• _About this task_: Could you restate every entry word for word, leaving the pictures out?

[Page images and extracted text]
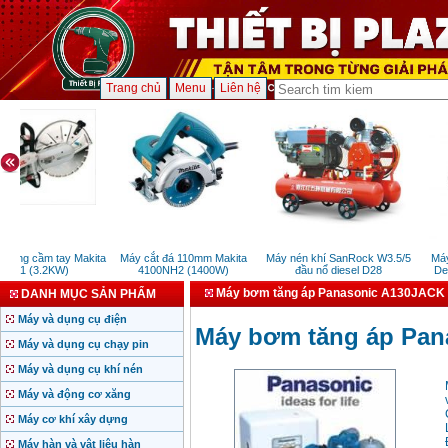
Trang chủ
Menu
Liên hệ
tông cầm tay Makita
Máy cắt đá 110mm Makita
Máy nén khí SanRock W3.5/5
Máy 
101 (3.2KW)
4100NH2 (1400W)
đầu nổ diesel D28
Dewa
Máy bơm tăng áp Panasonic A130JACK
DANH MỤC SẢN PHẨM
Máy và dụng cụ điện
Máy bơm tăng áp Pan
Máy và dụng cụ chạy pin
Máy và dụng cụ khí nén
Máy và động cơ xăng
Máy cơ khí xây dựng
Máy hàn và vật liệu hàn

• _Completed exercise_:
Trang chủ
Menu
Liên hệ
tông cầm tay Makita
Máy cắt đá 110mm Makita
Máy nén khí SanRock W3.5/5
Máy 
101 (3.2KW)
4100NH2 (1400W)
đầu nổ diesel D28
Dewa
Máy bơm tăng áp Panasonic A130JACK
DANH MỤC SẢN PHẨM
Máy và dụng cụ điện
Máy bơm tăng áp Pan
Máy và dụng cụ chạy pin
Máy và dụng cụ khí nén
Máy và động cơ xăng
Máy cơ khí xây dựng
Máy hàn và vật liệu hàn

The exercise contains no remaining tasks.